Ursache, Therapie und Prophylaxe von muskulärer Schiefhals

Wenn die Diagnose muskulärer Schiefhals lautet, sollte so schnell wie möglich mit der Therapie begonnen werden, um zu vermeiden, dass diese Fehlstellung bestehen bleibt. Im Vordergrund steht die konservative Therapie, die aus speziellen Lagerungstechniken, Dehnungsübungen und Krankengymnastik besteht. Für eine konservative Therapie ist ein Aufenthalt in einer Klinik nicht notwendig. Es wird vielmehr versucht, die Aufmerksamkeit des Kindes von der Seite mit der Fehlhaltung auf die andere Seite zu lenken.

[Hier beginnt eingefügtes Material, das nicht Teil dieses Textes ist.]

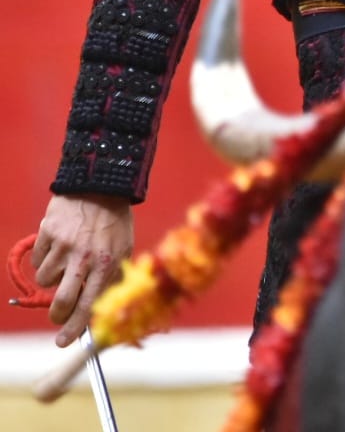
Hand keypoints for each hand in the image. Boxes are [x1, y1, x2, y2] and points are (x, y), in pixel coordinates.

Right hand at [32, 194, 133, 347]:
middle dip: (56, 314)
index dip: (75, 328)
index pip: (89, 305)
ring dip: (52, 277)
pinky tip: (58, 246)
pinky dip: (44, 259)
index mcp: (107, 263)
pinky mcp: (47, 233)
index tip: (64, 342)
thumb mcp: (124, 248)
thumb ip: (113, 277)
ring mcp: (63, 245)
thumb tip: (101, 308)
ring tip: (66, 261)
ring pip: (45, 280)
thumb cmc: (114, 221)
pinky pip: (37, 261)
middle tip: (57, 314)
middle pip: (60, 301)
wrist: (100, 185)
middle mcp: (84, 257)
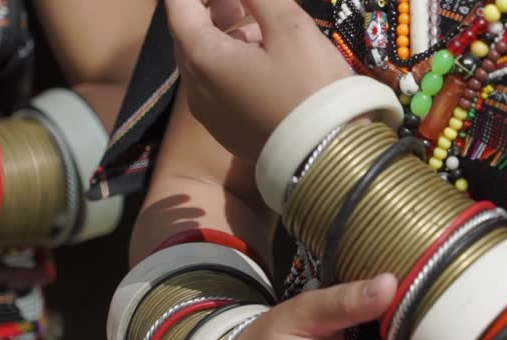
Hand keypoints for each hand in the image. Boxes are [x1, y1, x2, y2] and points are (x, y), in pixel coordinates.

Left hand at [165, 0, 351, 159]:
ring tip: (258, 23)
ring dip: (223, 36)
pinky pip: (217, 88)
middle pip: (188, 35)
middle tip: (242, 0)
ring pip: (204, 63)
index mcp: (203, 58)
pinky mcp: (227, 133)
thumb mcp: (289, 27)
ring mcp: (209, 116)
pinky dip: (230, 64)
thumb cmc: (309, 87)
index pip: (178, 6)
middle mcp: (195, 89)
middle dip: (210, 8)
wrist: (328, 157)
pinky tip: (262, 60)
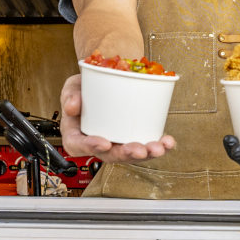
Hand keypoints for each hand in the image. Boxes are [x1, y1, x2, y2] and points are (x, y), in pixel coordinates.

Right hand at [58, 73, 175, 163]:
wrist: (102, 85)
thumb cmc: (83, 90)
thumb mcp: (72, 87)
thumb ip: (70, 95)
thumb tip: (72, 105)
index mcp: (77, 135)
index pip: (80, 146)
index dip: (92, 147)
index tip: (104, 143)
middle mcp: (98, 144)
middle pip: (111, 155)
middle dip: (127, 154)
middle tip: (139, 149)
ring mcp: (117, 142)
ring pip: (131, 154)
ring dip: (147, 154)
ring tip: (160, 147)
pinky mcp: (132, 137)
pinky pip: (145, 145)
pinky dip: (159, 146)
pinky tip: (168, 142)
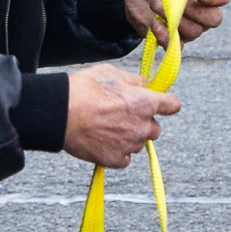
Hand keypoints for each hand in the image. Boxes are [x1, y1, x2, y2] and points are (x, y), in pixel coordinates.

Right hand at [63, 62, 178, 168]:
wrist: (57, 113)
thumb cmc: (82, 90)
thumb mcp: (111, 73)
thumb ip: (135, 80)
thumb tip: (147, 84)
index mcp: (145, 102)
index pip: (173, 105)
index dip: (166, 103)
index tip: (161, 103)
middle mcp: (142, 126)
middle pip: (155, 128)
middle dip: (143, 122)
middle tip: (122, 115)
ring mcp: (129, 145)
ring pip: (138, 143)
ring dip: (129, 137)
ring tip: (107, 127)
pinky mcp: (115, 159)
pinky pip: (125, 158)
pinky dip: (117, 152)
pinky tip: (103, 141)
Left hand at [126, 0, 230, 44]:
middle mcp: (201, 11)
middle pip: (214, 19)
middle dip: (194, 10)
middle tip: (172, 0)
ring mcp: (188, 27)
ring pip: (194, 31)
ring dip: (172, 18)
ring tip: (154, 2)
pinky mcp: (172, 38)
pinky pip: (176, 46)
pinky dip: (165, 36)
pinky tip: (154, 23)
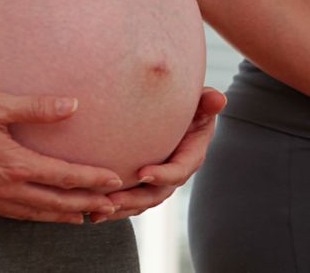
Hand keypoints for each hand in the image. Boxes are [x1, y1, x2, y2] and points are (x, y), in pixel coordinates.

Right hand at [0, 92, 123, 224]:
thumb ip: (36, 107)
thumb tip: (72, 105)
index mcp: (13, 164)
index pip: (63, 176)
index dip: (91, 180)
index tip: (114, 181)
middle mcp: (4, 188)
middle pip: (55, 202)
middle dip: (87, 205)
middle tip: (114, 207)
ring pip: (35, 214)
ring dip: (64, 216)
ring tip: (88, 216)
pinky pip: (14, 215)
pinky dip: (37, 217)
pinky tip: (46, 214)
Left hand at [91, 87, 226, 222]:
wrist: (180, 116)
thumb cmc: (191, 106)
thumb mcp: (201, 102)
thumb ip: (207, 101)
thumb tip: (218, 99)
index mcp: (191, 156)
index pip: (179, 170)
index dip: (163, 174)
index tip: (142, 173)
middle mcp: (175, 174)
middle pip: (157, 194)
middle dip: (134, 199)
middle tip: (112, 200)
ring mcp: (159, 183)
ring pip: (141, 203)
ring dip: (120, 209)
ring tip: (96, 212)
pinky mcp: (144, 185)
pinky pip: (130, 202)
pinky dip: (113, 209)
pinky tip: (91, 212)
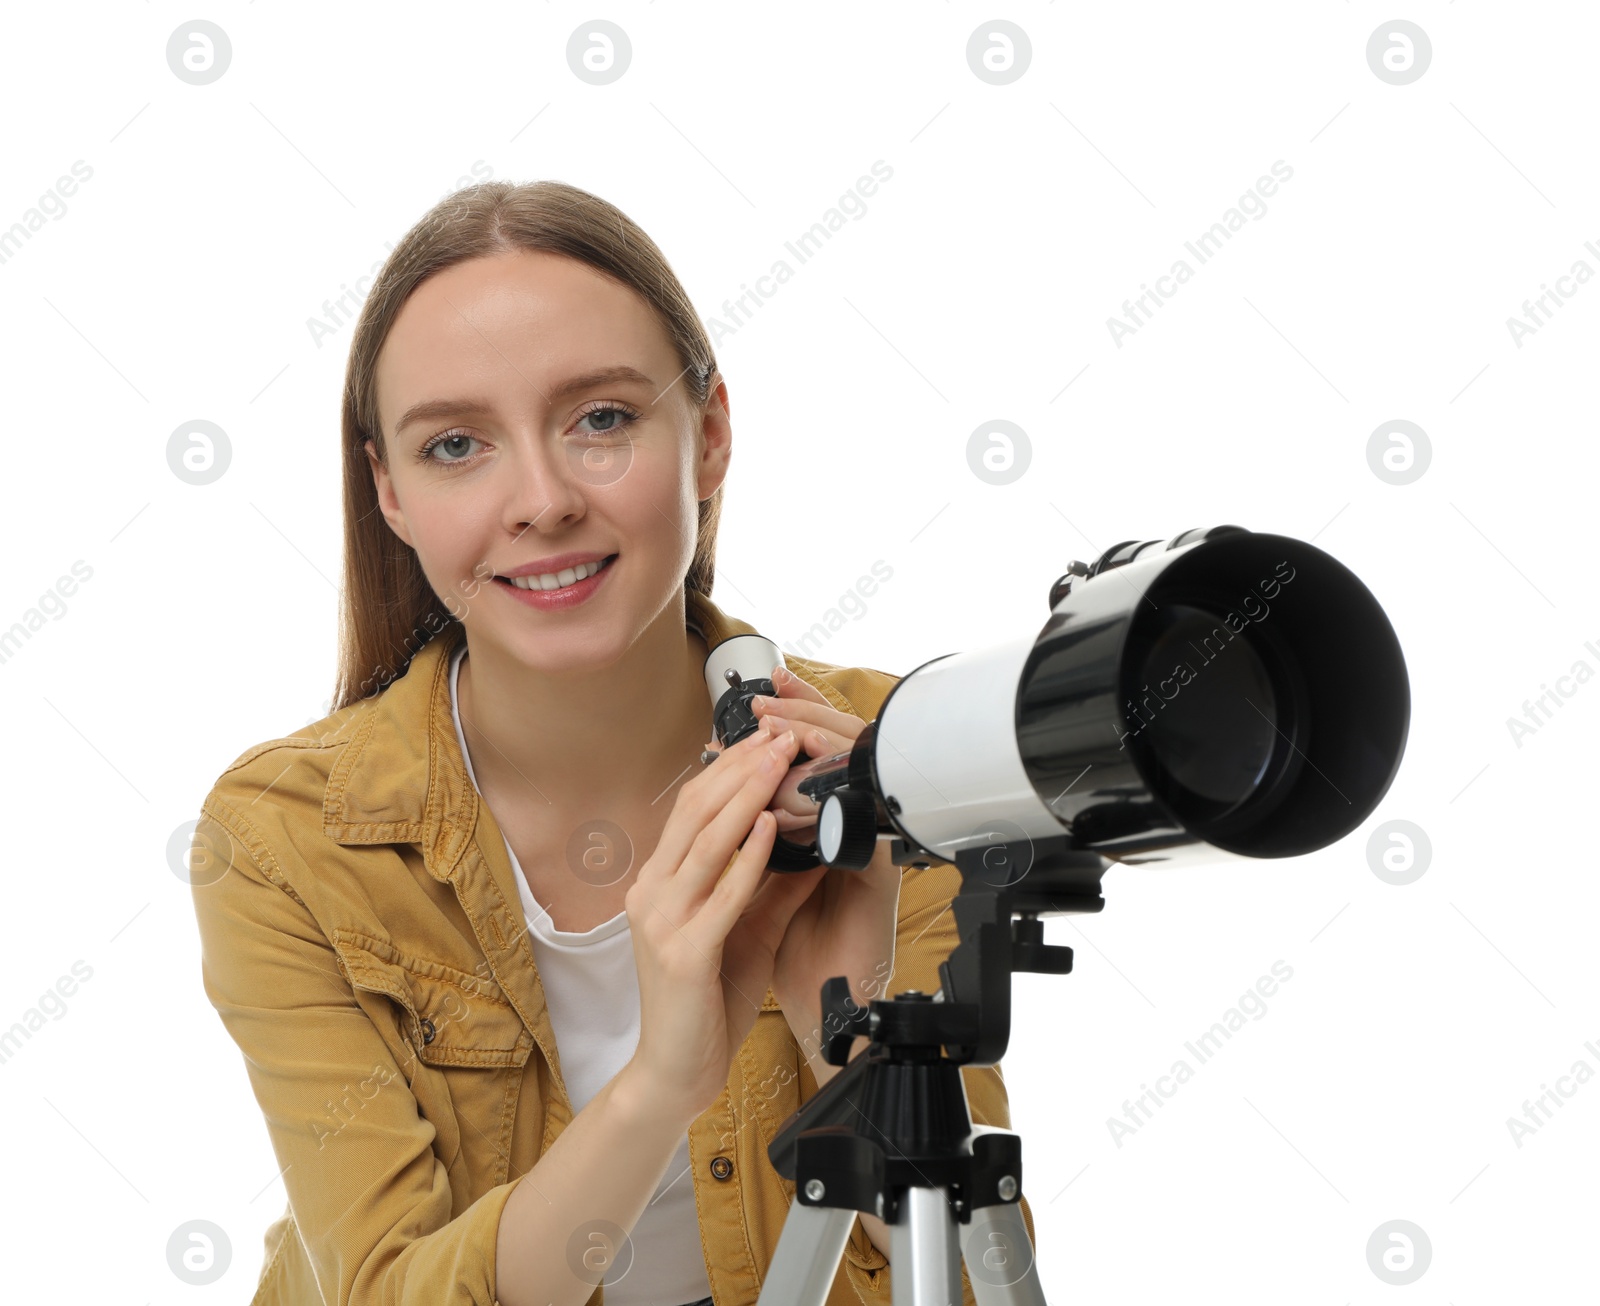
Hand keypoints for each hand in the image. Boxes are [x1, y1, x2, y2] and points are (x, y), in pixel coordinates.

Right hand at [624, 720, 824, 1125]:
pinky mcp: (683, 953)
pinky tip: (770, 827)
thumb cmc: (707, 1002)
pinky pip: (722, 894)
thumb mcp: (746, 930)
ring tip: (780, 762)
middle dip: (741, 768)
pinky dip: (747, 856)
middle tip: (779, 734)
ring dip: (747, 796)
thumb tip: (815, 841)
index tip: (766, 737)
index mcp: (658, 883)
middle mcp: (651, 893)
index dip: (728, 768)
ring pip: (706, 842)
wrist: (674, 1072)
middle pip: (695, 811)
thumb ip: (772, 886)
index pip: (691, 808)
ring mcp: (662, 921)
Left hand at [735, 668, 901, 1036]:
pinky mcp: (879, 882)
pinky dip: (834, 807)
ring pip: (855, 783)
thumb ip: (755, 854)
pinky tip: (802, 791)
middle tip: (773, 691)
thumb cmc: (786, 963)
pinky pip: (860, 834)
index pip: (812, 767)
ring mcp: (869, 858)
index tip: (756, 700)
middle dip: (806, 719)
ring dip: (820, 747)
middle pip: (840, 758)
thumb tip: (729, 812)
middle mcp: (853, 840)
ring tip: (785, 720)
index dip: (792, 727)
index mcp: (826, 839)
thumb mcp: (759, 895)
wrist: (815, 1018)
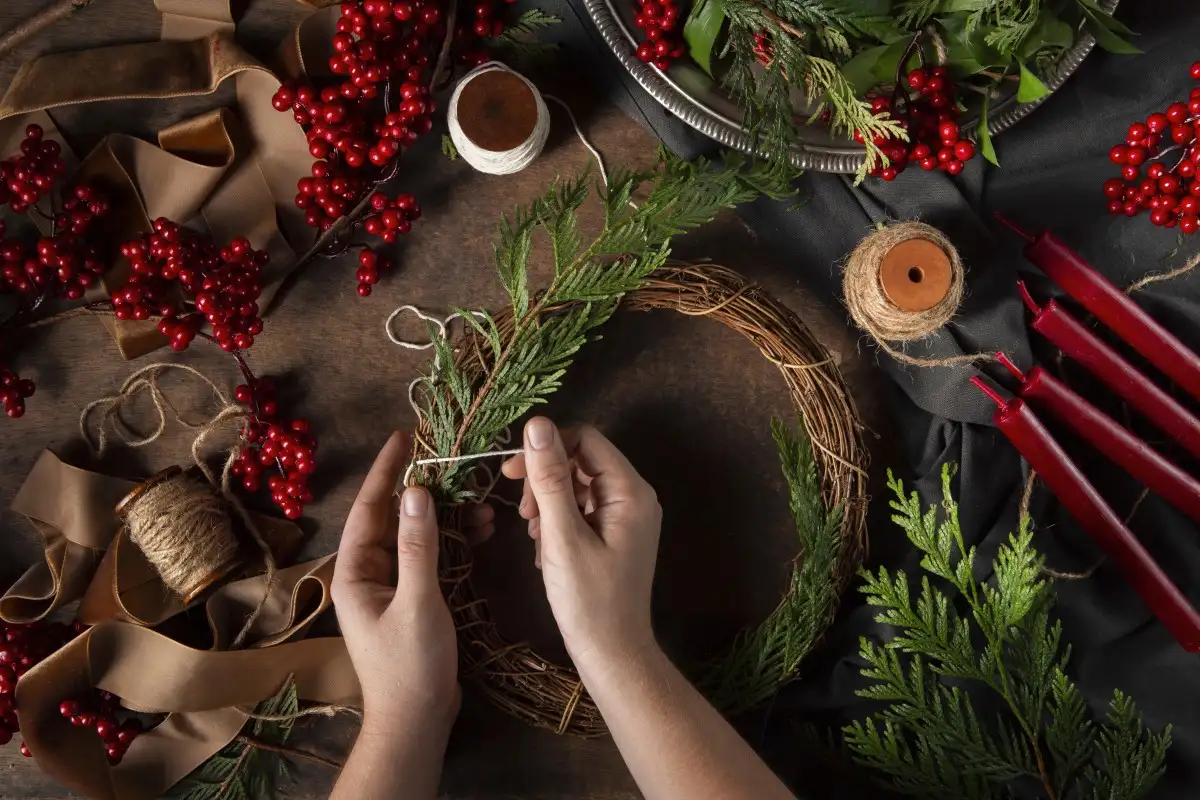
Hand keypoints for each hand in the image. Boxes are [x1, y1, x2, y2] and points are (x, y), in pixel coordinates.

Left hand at [332, 431, 493, 736]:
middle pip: (391, 517)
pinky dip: (452, 540)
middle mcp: (368, 574)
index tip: (402, 437)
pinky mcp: (412, 598)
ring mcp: (389, 586)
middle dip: (422, 488)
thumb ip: (418, 547)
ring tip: (478, 500)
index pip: (369, 509)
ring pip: (414, 535)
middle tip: (449, 459)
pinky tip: (479, 530)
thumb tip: (417, 493)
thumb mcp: (418, 602)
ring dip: (444, 516)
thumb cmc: (411, 665)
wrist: (416, 719)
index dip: (386, 471)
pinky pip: (429, 555)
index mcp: (356, 572)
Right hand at [501, 418, 661, 670]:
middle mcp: (634, 497)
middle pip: (581, 461)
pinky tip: (544, 547)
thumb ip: (549, 479)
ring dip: (549, 502)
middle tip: (522, 513)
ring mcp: (626, 517)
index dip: (546, 448)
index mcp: (630, 492)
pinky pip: (581, 509)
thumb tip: (537, 425)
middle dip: (546, 479)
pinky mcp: (615, 534)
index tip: (511, 474)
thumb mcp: (562, 537)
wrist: (613, 654)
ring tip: (534, 536)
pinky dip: (558, 521)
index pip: (586, 440)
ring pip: (578, 485)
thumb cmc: (589, 601)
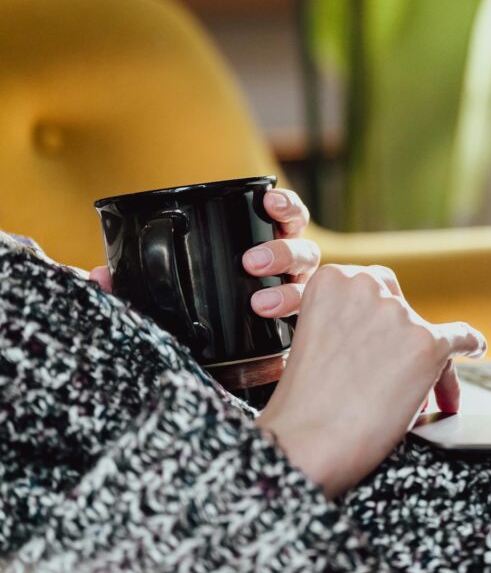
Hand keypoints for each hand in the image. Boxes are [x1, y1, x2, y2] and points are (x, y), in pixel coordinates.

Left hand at [88, 189, 319, 316]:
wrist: (221, 369)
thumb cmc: (200, 318)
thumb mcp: (169, 297)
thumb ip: (137, 286)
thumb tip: (98, 276)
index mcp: (266, 246)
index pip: (287, 218)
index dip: (284, 207)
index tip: (268, 203)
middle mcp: (290, 271)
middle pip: (302, 251)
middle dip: (280, 251)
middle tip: (250, 263)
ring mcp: (297, 301)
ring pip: (308, 287)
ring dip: (287, 291)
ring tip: (260, 305)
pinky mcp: (300, 334)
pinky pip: (311, 326)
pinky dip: (301, 326)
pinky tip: (284, 336)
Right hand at [255, 264, 486, 497]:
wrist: (306, 442)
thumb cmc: (304, 403)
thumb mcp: (312, 337)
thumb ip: (345, 319)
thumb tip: (387, 328)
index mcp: (333, 279)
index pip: (373, 287)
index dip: (379, 319)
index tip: (379, 341)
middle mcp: (368, 287)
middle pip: (402, 308)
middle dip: (401, 336)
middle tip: (394, 369)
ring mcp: (400, 315)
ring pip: (426, 333)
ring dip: (423, 362)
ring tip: (409, 396)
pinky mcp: (428, 343)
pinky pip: (461, 337)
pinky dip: (471, 344)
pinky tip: (476, 349)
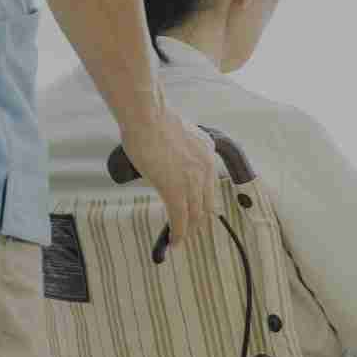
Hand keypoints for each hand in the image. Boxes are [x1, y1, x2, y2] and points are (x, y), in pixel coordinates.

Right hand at [116, 109, 216, 252]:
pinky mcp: (175, 189)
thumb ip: (177, 148)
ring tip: (180, 240)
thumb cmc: (150, 117)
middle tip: (189, 230)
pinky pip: (180, 219)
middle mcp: (206, 168)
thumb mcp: (175, 133)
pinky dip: (179, 234)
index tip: (195, 210)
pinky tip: (174, 241)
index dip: (202, 202)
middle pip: (206, 204)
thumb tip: (165, 159)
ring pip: (195, 215)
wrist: (146, 114)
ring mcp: (192, 181)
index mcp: (207, 153)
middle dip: (198, 221)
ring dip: (188, 231)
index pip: (209, 186)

Dies kann zum Beispiel mittels akustischer oder visueller Reize passieren. Weiterhin ist es wichtig, dass ein Kind, bei dem ein muskulärer Schiefhals diagnostiziert wurde, nicht in Bauchlage, sondern in Seiten. oder Rückenlage schlafen gelegt wird. Auch Krankengymnastik in Form von passiver Dehnung des Muskels durch einen Krankengymnasten oder die Eltern ist möglich. Wenn ein muskulärer Schiefhals sich durch diese Therapie nicht beheben lässt oder spät mit der Therapie begonnen wurde, kann eine Operation helfen, der bis zum sechsten Lebensjahr des Kindes durchgeführt werden kann.

Bei diesem Eingriff wird der Ansatz des Halsmuskels durchtrennt, damit die Fehlstellung des Kopfes korrigiert werden kann. Nach der Operation sorgt eine Halskrause oder ein Gipsverband dafür, dass der Kopf in der richtigen Stellung bleibt. Ein muskulärer Schiefhals lässt sich nicht vermeiden, man kann ihn jedoch beeinflussen. Ein Arzt kann versuchen, Geburtsverletzungen oder eine ungünstige Lage innerhalb der Gebärmutter zu korrigieren.